__PROVIDED DATA__:
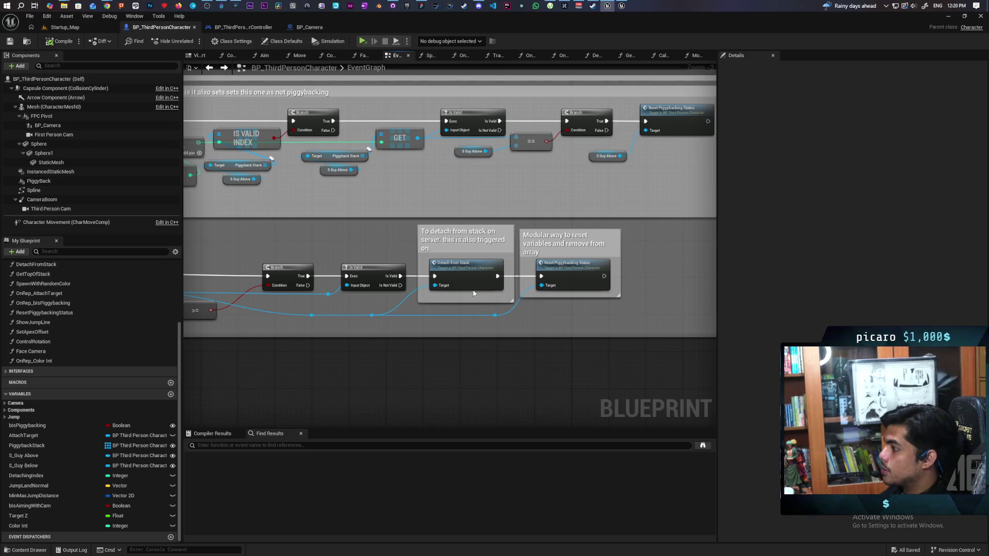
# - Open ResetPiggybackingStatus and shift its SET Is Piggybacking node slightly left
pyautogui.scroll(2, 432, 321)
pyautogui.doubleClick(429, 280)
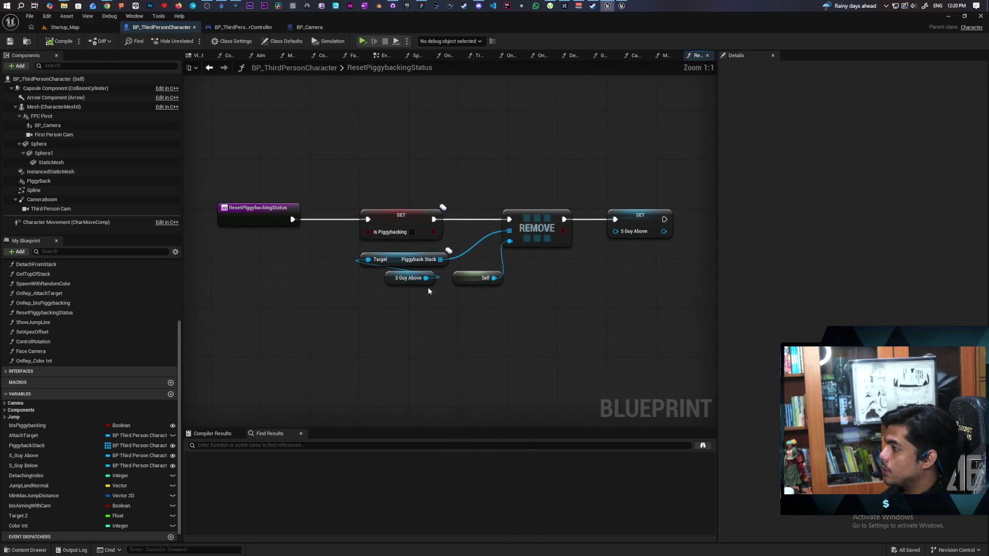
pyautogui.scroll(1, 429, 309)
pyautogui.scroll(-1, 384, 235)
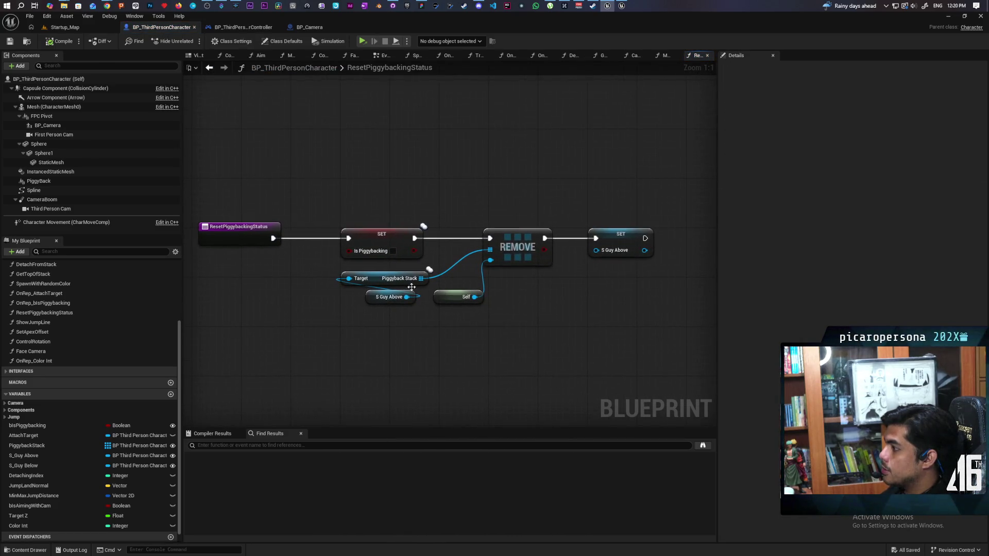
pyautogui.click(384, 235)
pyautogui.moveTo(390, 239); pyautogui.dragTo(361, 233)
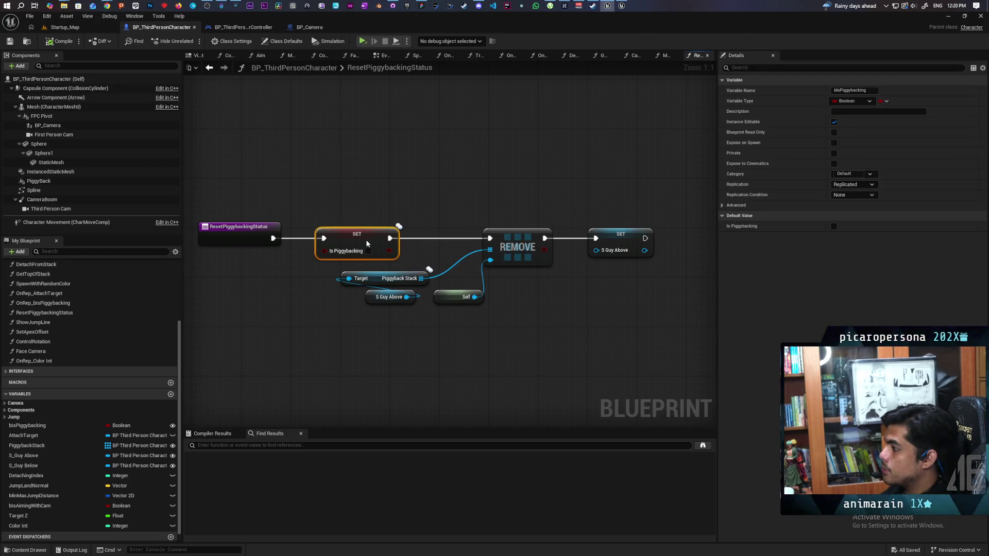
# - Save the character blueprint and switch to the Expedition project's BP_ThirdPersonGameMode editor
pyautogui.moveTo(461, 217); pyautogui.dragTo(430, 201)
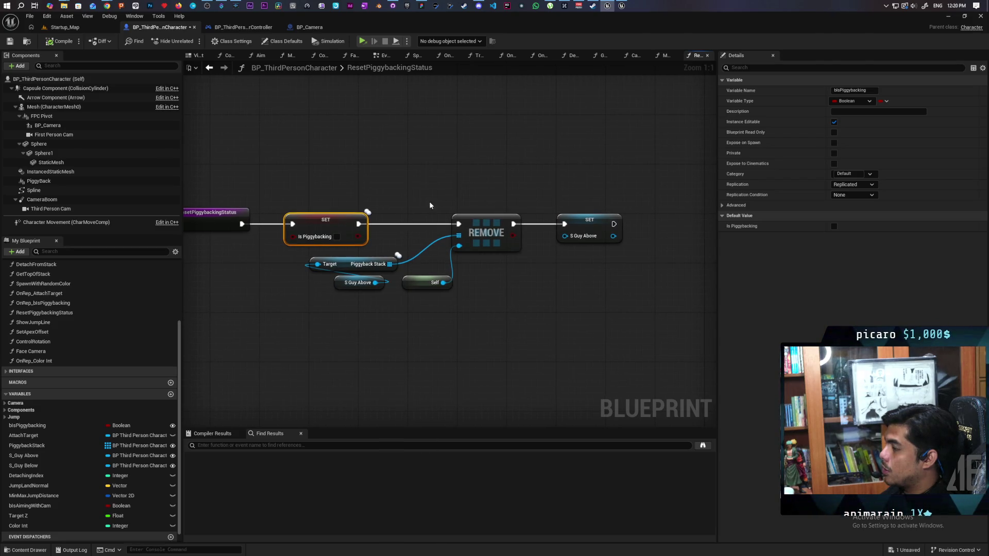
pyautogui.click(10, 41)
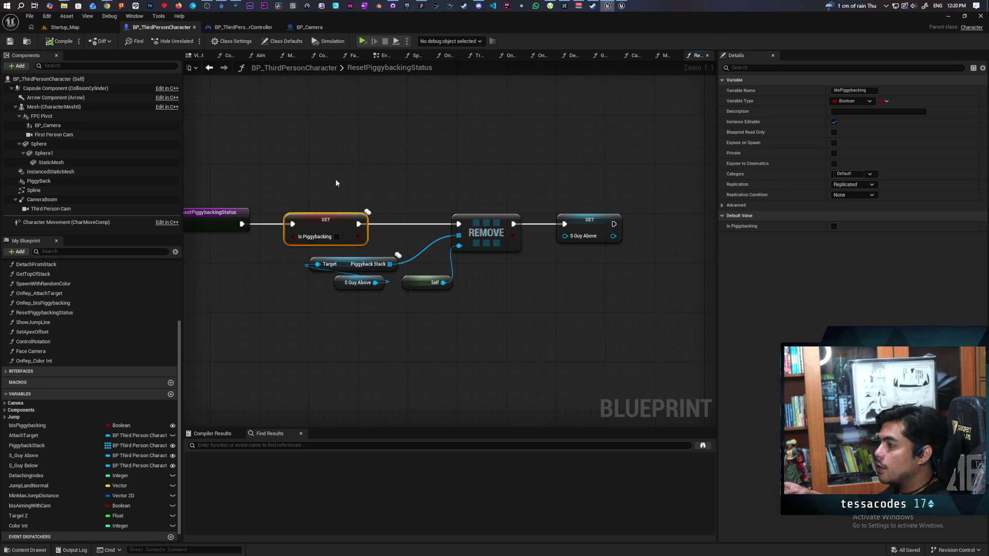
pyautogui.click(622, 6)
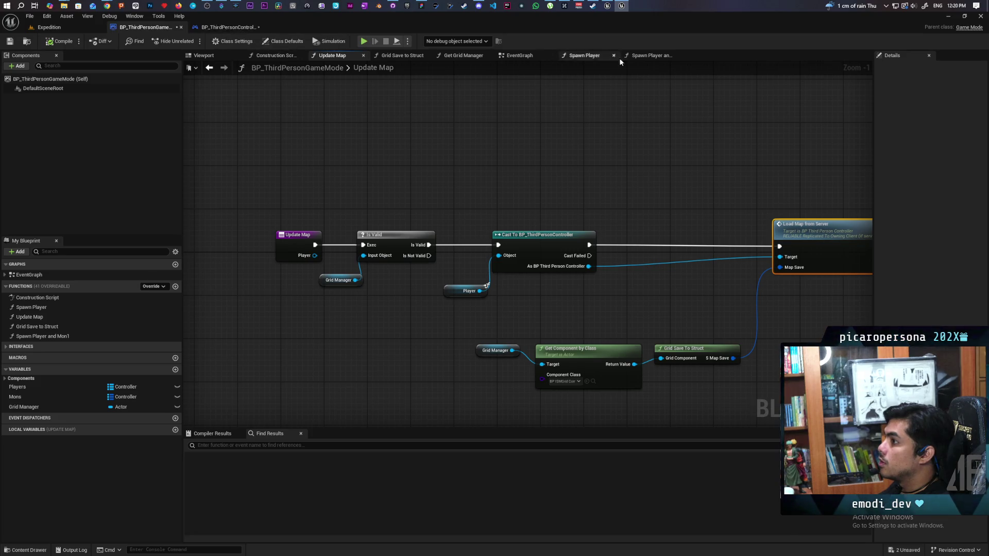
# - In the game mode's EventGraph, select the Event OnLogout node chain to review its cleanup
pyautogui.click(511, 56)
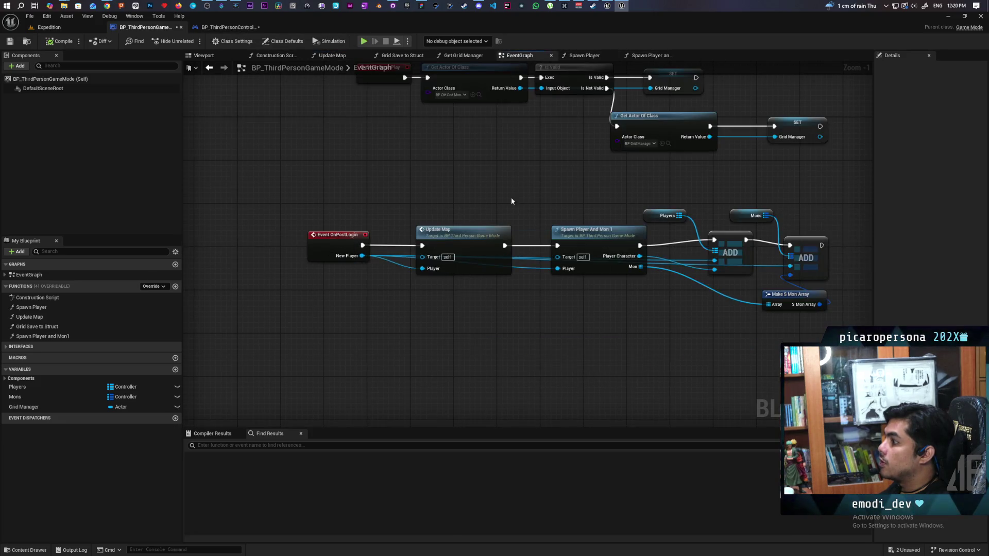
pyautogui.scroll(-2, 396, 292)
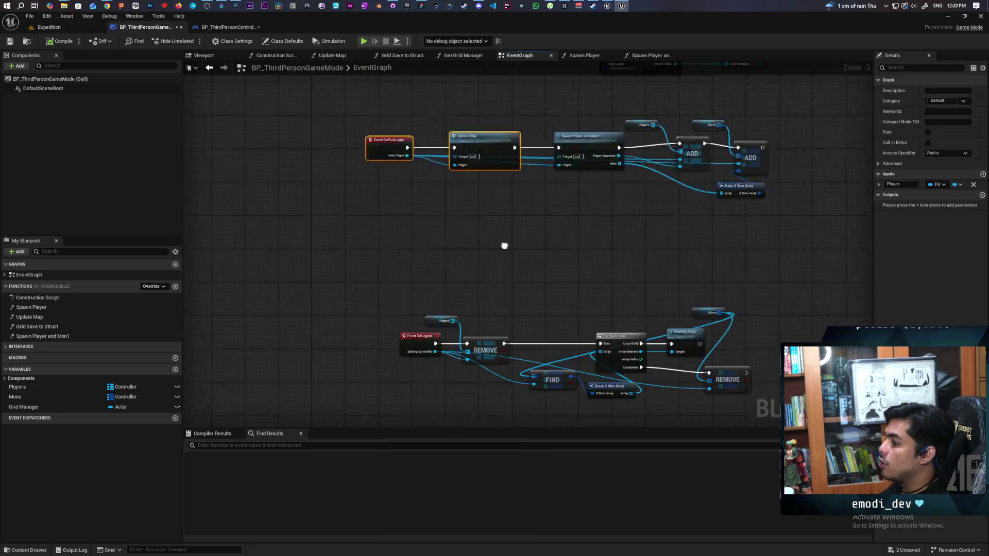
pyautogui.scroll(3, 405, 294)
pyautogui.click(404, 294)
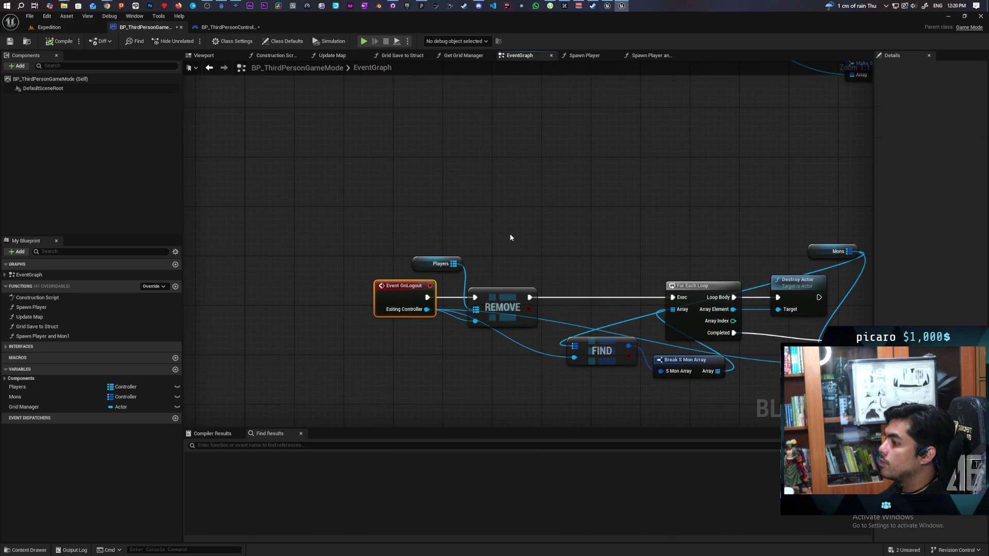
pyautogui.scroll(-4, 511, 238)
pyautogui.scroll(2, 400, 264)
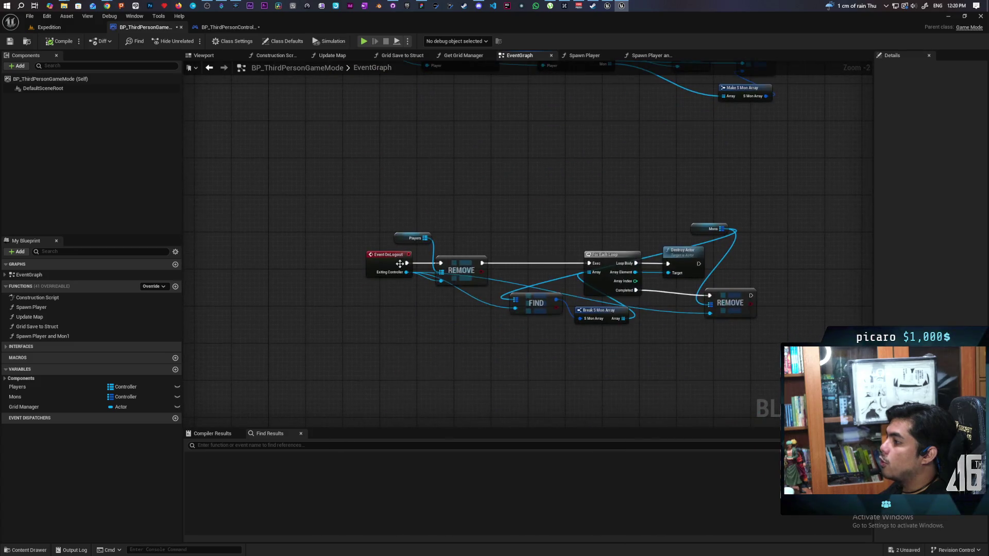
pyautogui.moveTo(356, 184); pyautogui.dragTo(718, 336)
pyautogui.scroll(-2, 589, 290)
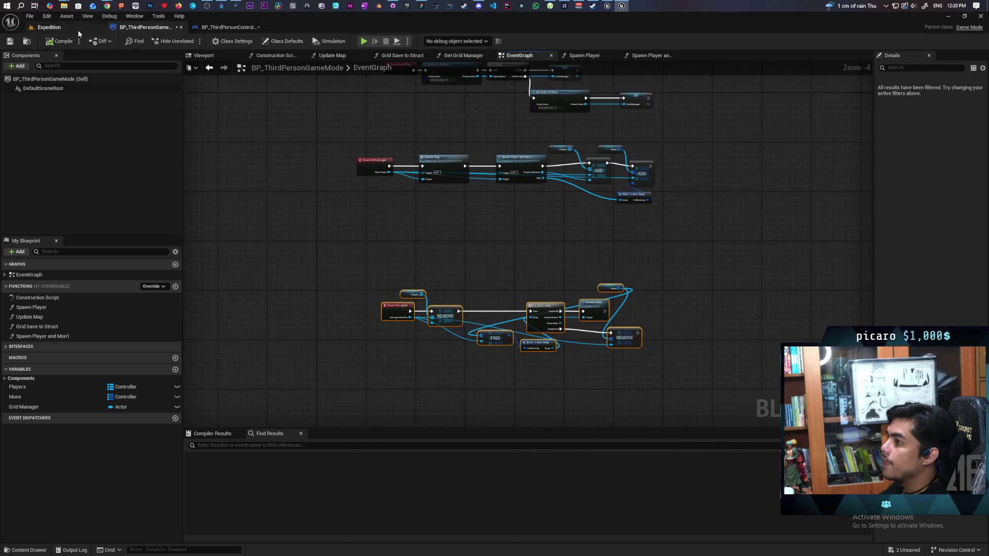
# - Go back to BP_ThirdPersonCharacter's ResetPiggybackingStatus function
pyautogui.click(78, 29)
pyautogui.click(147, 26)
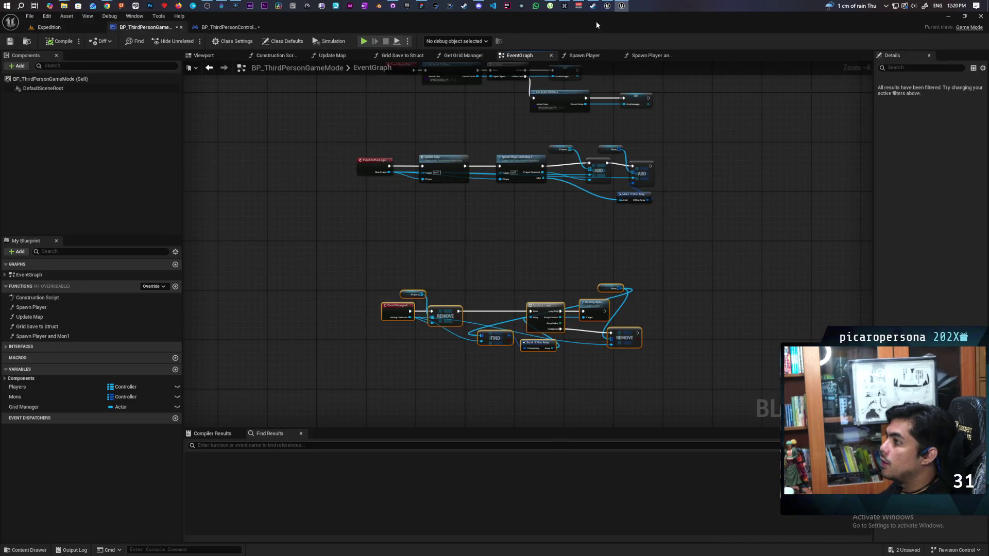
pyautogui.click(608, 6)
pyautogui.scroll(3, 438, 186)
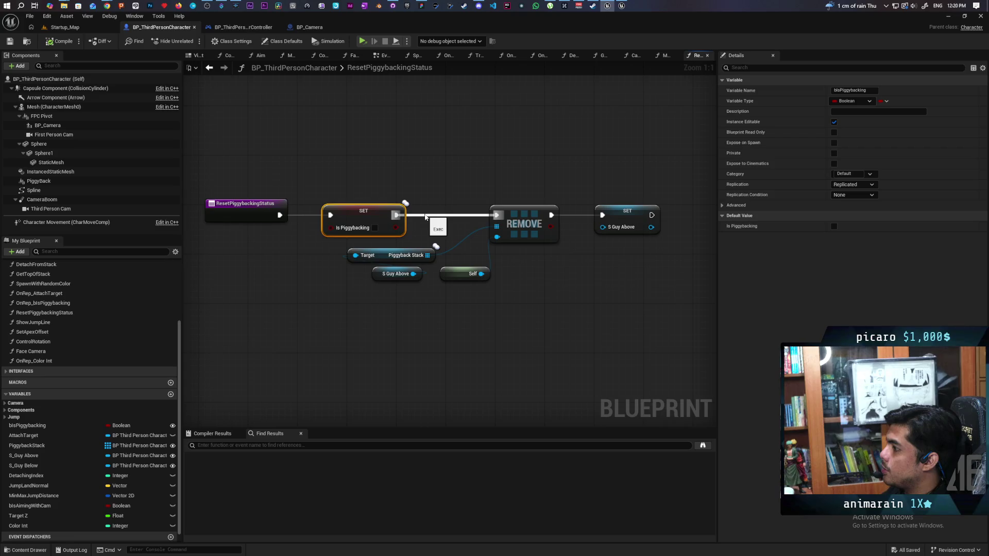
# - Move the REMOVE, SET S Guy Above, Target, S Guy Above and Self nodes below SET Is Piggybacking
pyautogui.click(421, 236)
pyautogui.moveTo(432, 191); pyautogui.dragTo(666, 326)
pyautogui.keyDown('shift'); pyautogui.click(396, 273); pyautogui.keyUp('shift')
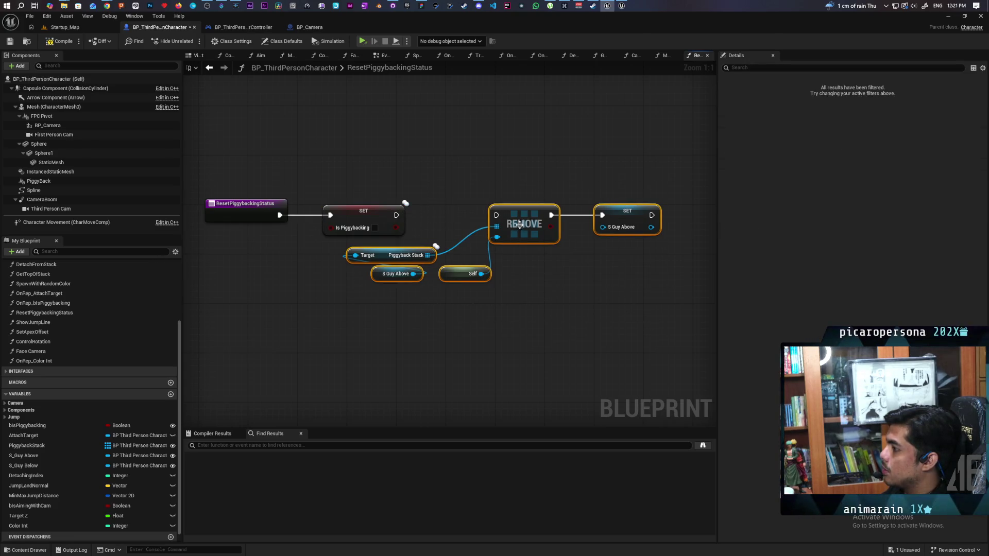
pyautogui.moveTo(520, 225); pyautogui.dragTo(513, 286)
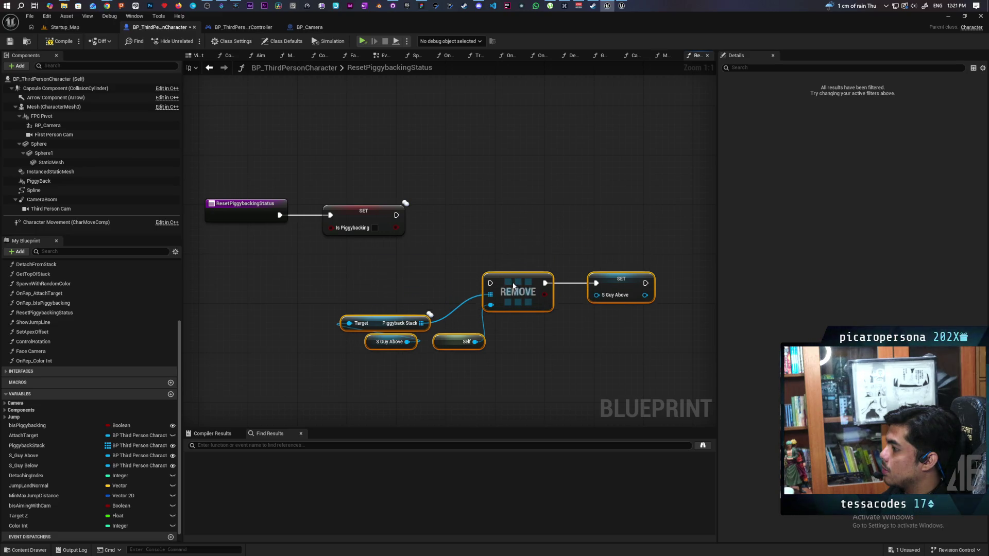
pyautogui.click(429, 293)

__EXERCISE DETAILS__:
Which lines in the data above hold the string "dragTo"? Show each one.

__SOLUTION__:
pyautogui.moveTo(390, 239); pyautogui.dragTo(361, 233)
pyautogui.moveTo(461, 217); pyautogui.dragTo(430, 201)
pyautogui.moveTo(356, 184); pyautogui.dragTo(718, 336)
pyautogui.moveTo(432, 191); pyautogui.dragTo(666, 326)
pyautogui.moveTo(520, 225); pyautogui.dragTo(513, 286)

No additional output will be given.